Deschutes County is asking the Oregon Court of Appeals to take another look at two cases in which it denied permits to proposed marijuana farms in the rural county.
In August, the state's Land Use Board of Appeals ruled against the County, after the County denied two separate applications aiming to build indoor marijuana-growing facilities on Exclusive Farm Use land in the rural county.
The Deschutes County Board of Commissioners denied the applications by Tommy Nehmzow and Waveseer of Oregon, stating that in both cases, the farms would be located adjacent to a "Youth Activity Center," a term mentioned, but not defined in Deschutes County marijuana regulations at the time. County staff had already approved the applications when commissioners ruled against them.

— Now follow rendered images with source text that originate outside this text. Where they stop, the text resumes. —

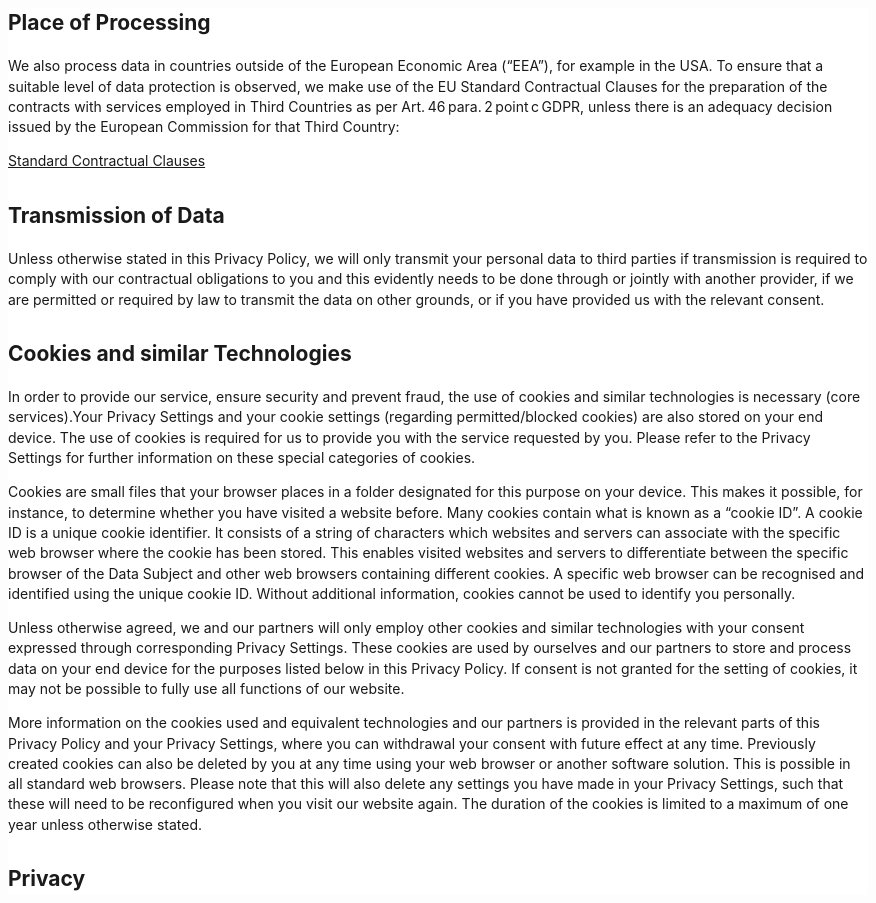 **Place of Processing**
-----------------------

We also process data in countries outside of the European Economic Area (“EEA”), for example in the USA. To ensure that a suitable level of data protection is observed, we make use of the EU Standard Contractual Clauses for the preparation of the contracts with services employed in Third Countries as per Art. 46 para. 2 point c GDPR, unless there is an adequacy decision issued by the European Commission for that Third Country:

[Standard Contractual Clauses](https://eur-lex.europa.eu/legal-content/EN/TXT/PDF/?uri=CELEX:32021D0914&from=EN)

**Transmission of Data**
------------------------

Unless otherwise stated in this Privacy Policy, we will only transmit your personal data to third parties if transmission is required to comply with our contractual obligations to you and this evidently needs to be done through or jointly with another provider, if we are permitted or required by law to transmit the data on other grounds, or if you have provided us with the relevant consent.

**Cookies and similar Technologies**
------------------------------------

In order to provide our service, ensure security and prevent fraud, the use of cookies and similar technologies is necessary (core services).Your Privacy Settings and your cookie settings (regarding permitted/blocked cookies) are also stored on your end device. The use of cookies is required for us to provide you with the service requested by you. Please refer to the Privacy Settings for further information on these special categories of cookies.

Cookies are small files that your browser places in a folder designated for this purpose on your device. This makes it possible, for instance, to determine whether you have visited a website before. Many cookies contain what is known as a “cookie ID”. A cookie ID is a unique cookie identifier. It consists of a string of characters which websites and servers can associate with the specific web browser where the cookie has been stored. This enables visited websites and servers to differentiate between the specific browser of the Data Subject and other web browsers containing different cookies. A specific web browser can be recognised and identified using the unique cookie ID. Without additional information, cookies cannot be used to identify you personally.

Unless otherwise agreed, we and our partners will only employ other cookies and similar technologies with your consent expressed through corresponding Privacy Settings. These cookies are used by ourselves and our partners to store and process data on your end device for the purposes listed below in this Privacy Policy. If consent is not granted for the setting of cookies, it may not be possible to fully use all functions of our website.

More information on the cookies used and equivalent technologies and our partners is provided in the relevant parts of this Privacy Policy and your Privacy Settings, where you can withdrawal your consent with future effect at any time. Previously created cookies can also be deleted by you at any time using your web browser or another software solution. This is possible in all standard web browsers. Please note that this will also delete any settings you have made in your Privacy Settings, such that these will need to be reconfigured when you visit our website again. The duration of the cookies is limited to a maximum of one year unless otherwise stated.

Privacy
-------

In the Waveseer case, the proposed grow site—which would have been an indoor grow, per current regulations—was adjacent to Rhinestone Ranch, an equine facility that hosts 4-H activities. In the Nehmzow case, the land slated for the indoor marijuana facility is adjacent to Sundance Meadows, a "recreational community" that includes temporary residences and recreational amenities.
Among its reasons for denying the County's appeals, LUBA ruled that Deschutes County didn't have a codified definition of what constituted a Youth Activity Center before the applications were submitted. Following a remand from LUBA in the Waveseer case, which stated that the County should define what a YAC entails, the County appealed, stating it had subsequently named 10 criteria by which a YAC could be defined.
On Aug. 10., LUBA issued final opinions and orders in both cases, saying, among other arguments in favor of the prospective farmers, that because the County did not have the YAC definitions in place before the applicants submitted their applications, the applicants could not be expected to know what might have prevented from using that EFU land for marijuana production. County commissioners attempted to impose rules on the prospective farms after the prospective farmers submitted their applications, LUBA explained.
Following the LUBA decisions, the Deschutes County Board of Commissioners made the decision to appeal, explained Adam Smith, Deschutes County's counsel in the cases.
Meanwhile, voters in Deschutes County will vote in November whether to impose an "opt-out" on future marijuana farms in the county. If voters vote in favor of the opt out, no new marijuana farms would be able to move forward. The opt-out would not impose a ban on hemp farms in the county, however. Following the enactment of the 2018 U.S. Farm Bill, hemp is not a controlled substance, like marijuana. In Deschutes County, farms growing cannabis plants (the ones typically seen outdoors in many parts of rural Deschutes County) are of the non-psychoactive hemp variety, not the psychoactive marijuana variety.